Problem description> From the data that follows, copy every line with the string "рубки".

..........

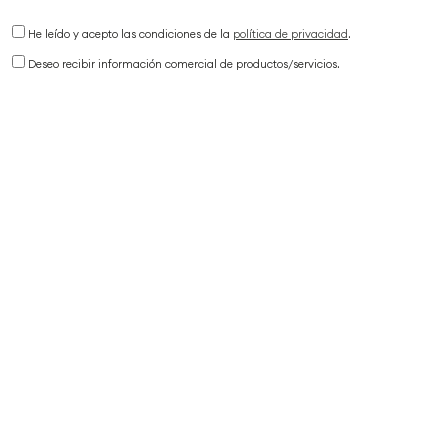
He leído y acepto las condiciones de la
política de privacidad
.
Deseo recibir información comercial de productos/servicios.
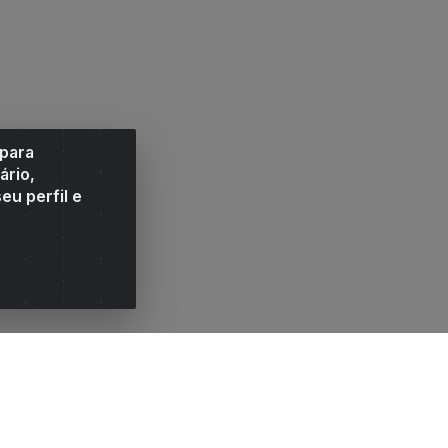
 para
ário,
eu perfil e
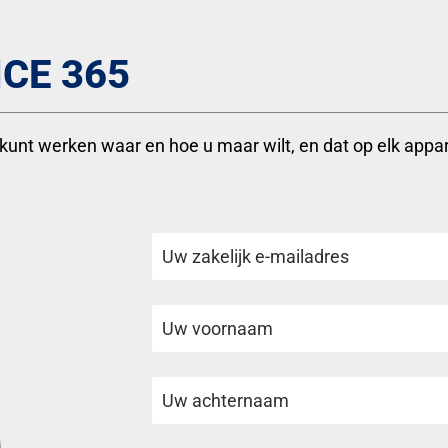
CE 365
 kunt werken waar en hoe u maar wilt, en dat op elk appar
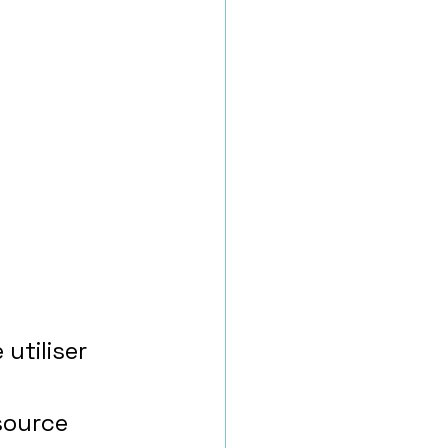
utiliser 
source 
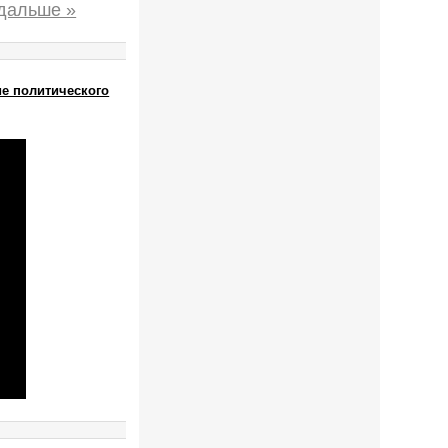
 дальше »
ие политического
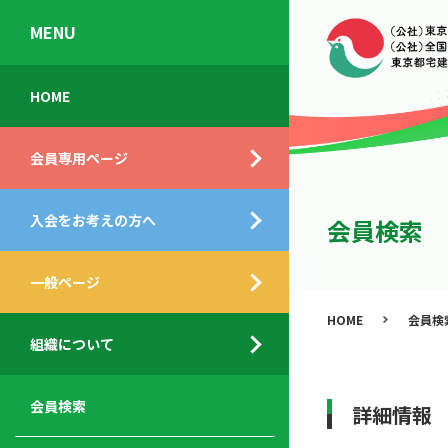
MENU
会
入
不
ご
HOME
員
会
動
挨
専
の
産
拶
会員専用ページ
用
メ
相
ペ
リ
談
組
ー
ッ
所
入会をお考えの方へ
織
会員検索
ジ
ト
概
ト
都
要
ッ
一般ページ
業
民
プ
務
公
HOME
会員検
デ
支
開
組織について
ィ
サ
援
セ
ス
ー
サ
ミ
ク
ビ
ー
ナ
会員検索
詳細情報
ロ
ス
ビ
ー
ー
メ
ス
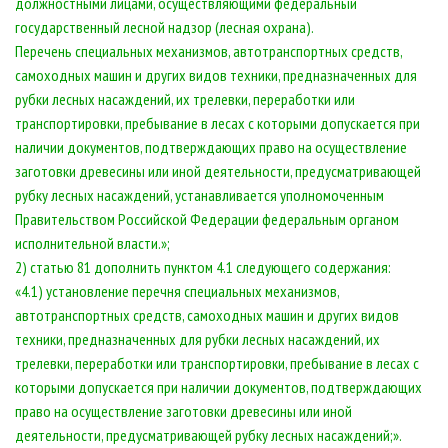
должностными лицами, осуществляющими федеральный
государственный лесной надзор (лесная охрана).
Перечень специальных механизмов, автотранспортных средств,
самоходных машин и других видов техники, предназначенных для
рубки лесных насаждений, их трелевки, переработки или
транспортировки, пребывание в лесах с которыми допускается при
наличии документов, подтверждающих право на осуществление
заготовки древесины или иной деятельности, предусматривающей
рубку лесных насаждений, устанавливается уполномоченным
Правительством Российской Федерации федеральным органом
исполнительной власти.»;
2) статью 81 дополнить пунктом 4.1 следующего содержания:
«4.1) установление перечня специальных механизмов,
автотранспортных средств, самоходных машин и других видов
техники, предназначенных для рубки лесных насаждений, их
трелевки, переработки или транспортировки, пребывание в лесах с
которыми допускается при наличии документов, подтверждающих
право на осуществление заготовки древесины или иной
деятельности, предусматривающей рубку лесных насаждений;».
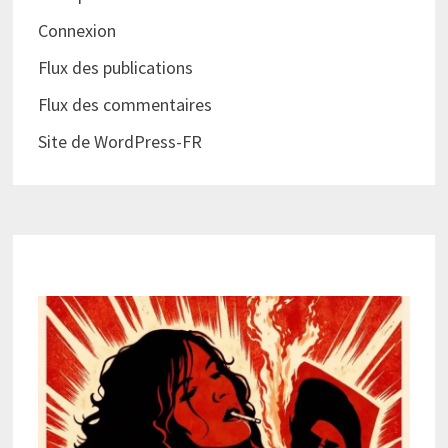
Connexion
Flux des publications
Flux des commentaires
Site de WordPress-FR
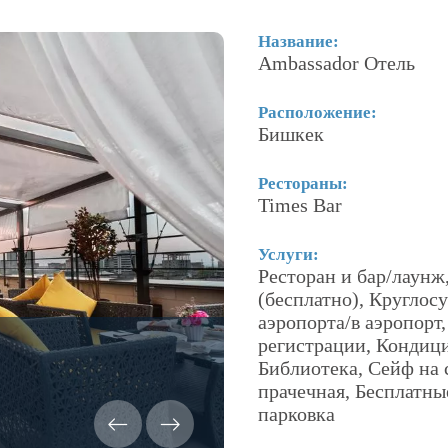
Название:
Ambassador Отель
Расположение:
Бишкек
Рестораны:
Times Bar
Услуги:
Ресторан и бар/лаунж
(бесплатно), Круглос
аэропорта/в аэропорт
регистрации, Кондици
Библиотека, Сейф на 
прачечная, Бесплатные
парковка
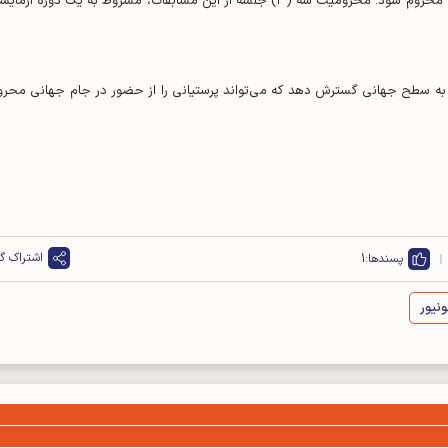
نظر یوفا که در شرایط عادی واجد شرایط حضور در آن‌ها بود، محروم شود. محرومیت سه (۳) جلسه از این مسابقات، مشروط به یک دوره آزم
 به سطح جهانی گسترش دهد که می‌تواند پرستیانی را از حضور در جام جهانی محرو
اشتراک گذ
پسندها:
1
نیور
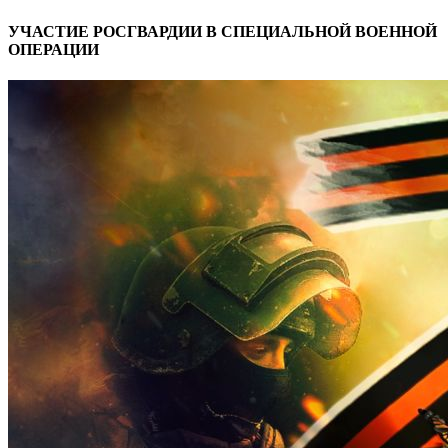
УЧАСТИЕ РОСГВАРДИИ В СПЕЦИАЛЬНОЙ ВОЕННОЙ
ОПЕРАЦИИ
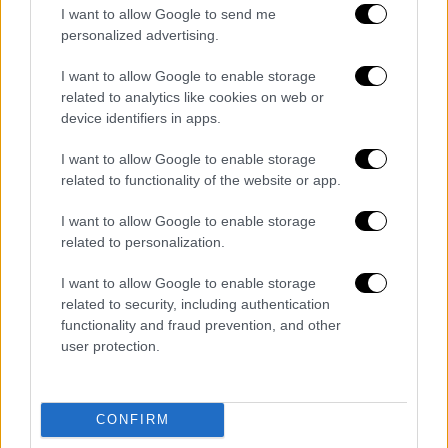
I want to allow Google to send me
personalized advertising.
Έτσι, έγραψε στον λογαριασμό του στο
twitter: «Ο Όλε Γκούναρ Σόλσκιερ είναι ένας
I want to allow Google to enable storage
ξεχωριστός άνθρωπος. Η σούπερ αλλαγή της
related to analytics like cookies on web or
device identifiers in apps.
Μάντσεστερ Γιουνάιτεντ. Παίκτης και
προπονητής. Τρελό. Μπορείς να νιώσεις το
I want to allow Google to enable storage
πάθος που έχει για τον σύλλογο και την
related to functionality of the website or app.
ιστορία του. Είναι γεμάτος με περηφάνια
I want to allow Google to enable storage
καθώς εξηγεί την τρομερή ικανότητα της
related to personalization.
ομάδας στην αντεπίθεση όλα τα χρόνια. Το
παρελθόν και το παρόν. Ουάου!».
I want to allow Google to enable storage
related to security, including authentication
Βέβαια, ο ΜακΓκρέγκορ έχει παραδεχτεί
functionality and fraud prevention, and other
πως είναι φίλος των «μπέμπηδων».
user protection.
Ακολουθήστε το ethnos.gr στο Instagram
CONFIRM
Διαβάστε ακόμη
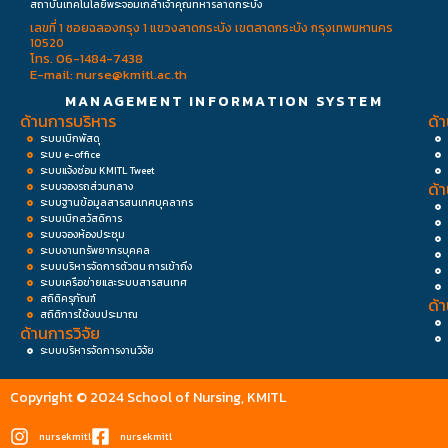
สถาบันเทคโนโลยีพระจอมเกล้าเจ้าคุณทหารลาดกระบัง
เลขที่ 1 ซอยฉลองกรุง 1 แขวงลาดกระบัง เขตลาดกระบัง กรุงเทพมหานคร
10520
โทร. 06-1484-7438
E-mail: nurse@kmitl.ac.th
MANAGEMENT INFORMATION SYSTEM
ด้านการบริหาร
ด้
ระบบเบิกพัสดุ
ระบบ e-office
ระบบแจ้งซ่อม KMITL Tweet
ด้
ระบบจองรถส่วนกลาง
ระบบฐานข้อมูลสารสนเทศบุคลากร
ระบบเบิกสวัสดิการ
ระบบจองห้องประชุม
ระบบงานทรัพยากรบุคคล
ระบบบริหารจัดการตัวตน การเข้าถึง
ระบบเครือข่ายและระบบสารสนเทศ
สถิติครุภัณฑ์
ด้
สถิติการใช้งบประมาณ
ด้านการวิจัย
ระบบบริหารจัดการงานวิจัย
Copyright © 2024 School of Nursing, KMITL
nursekmitl
nursekmitl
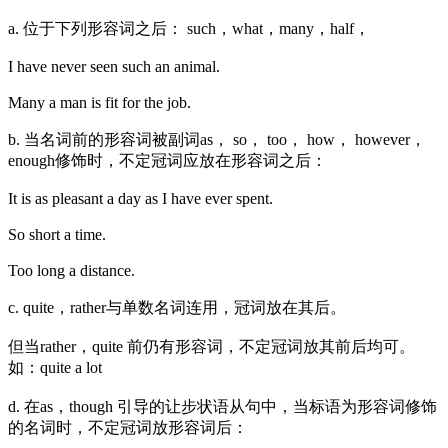
a. 位于下列形容词之后： such，what，many，half，
I have never seen such an animal.
Many a man is fit for the job.
b. 当名词前的形容词被副词as， so， too， how， however，
enough修饰时，不定冠词应放在形容词之后：
It is as pleasant a day as I have ever spent.
So short a time.
Too long a distance.
c. quite，rather与单数名词连用，冠词放在其后。
但当rather，quite 前仍有形容词，不定冠词放其前后均可。
如：quite a lot
d. 在as，though 引导的让步状语从句中，当标语为形容词修饰
的名词时，不定冠词放形容词后：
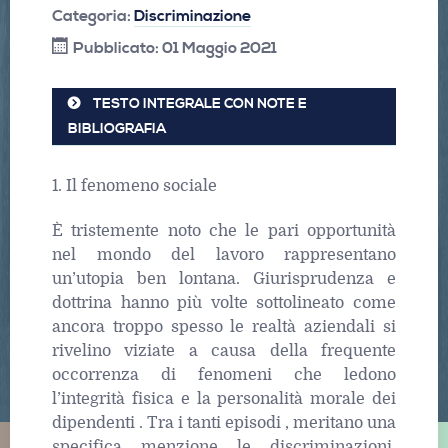
Categoria:
Discriminazione
Pubblicato: 01 Maggio 2021
TESTO INTEGRALE CON NOTE E
BIBLIOGRAFIA
1. Il fenomeno sociale
È tristemente noto che le pari opportunità
nel mondo del lavoro rappresentano
un’utopia ben lontana. Giurisprudenza e
dottrina hanno più volte sottolineato come
ancora troppo spesso le realtà aziendali si
rivelino viziate a causa della frequente
occorrenza di fenomeni che ledono
l’integrità fisica e la personalità morale dei
dipendenti . Tra i tanti episodi , meritano una
specifica menzione le discriminazioni.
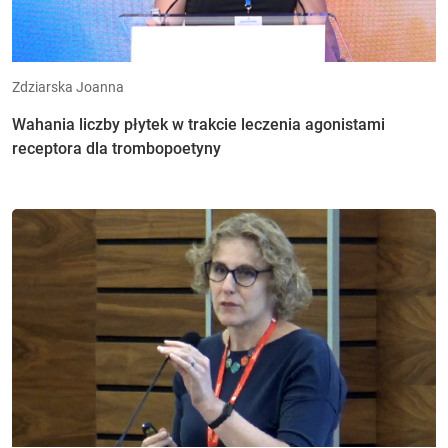
Zdziarska Joanna
Wahania liczby płytek w trakcie leczenia agonistami
receptora dla trombopoetyny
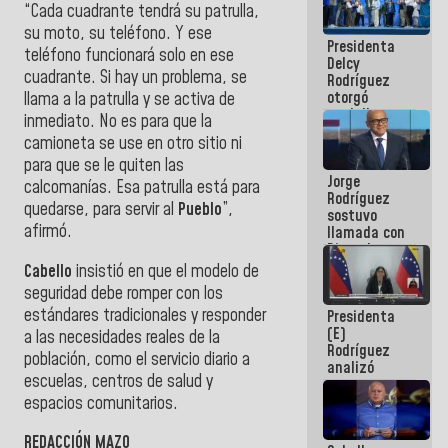
“Cada cuadrante tendrá su patrulla,
manejo de
escombros
su moto, su teléfono. Y ese
Presidenta
en La Guaira
teléfono funcionará solo en ese
Delcy
cuadrante. Si hay un problema, se
Rodríguez
otorgó
llama a la patrulla y se activa de
medalla
inmediato. No es para que la
"Héroe de
camioneta se use en otro sitio ni
Venezuela"
para que se le quiten las
a servidores
Jorge
públicos
calcomanías. Esa patrulla está para
Rodríguez
quedarse, para servir al
Pueblo
”,
sostuvo
afirmó.
llamada con
Dinorah
Figuera y
Cabello
insistió en que el modelo de
acuerdan
seguridad debe romper con los
primer
estándares tradicionales y responder
Presidenta
encuentro
(E)
presencial
a las necesidades reales de la
Rodríguez
para el
población, como el servicio diario a
analizó
diálogo
escuelas, centros de salud y
junto a
gobernadores
espacios comunitarios.
planes de
recuperación
REDACCIÓN MAZO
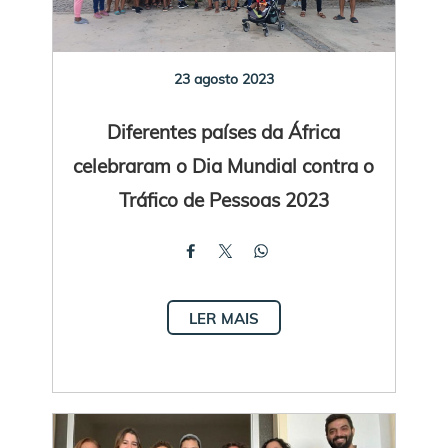
23 agosto 2023
Diferentes países da África
celebraram o Dia Mundial contra o
Tráfico de Pessoas 2023
LER MAIS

..........

Response to the task>
рубки лесных насаждений, их трелевки, переработки или
техники, предназначенных для рубки лесных насаждений, их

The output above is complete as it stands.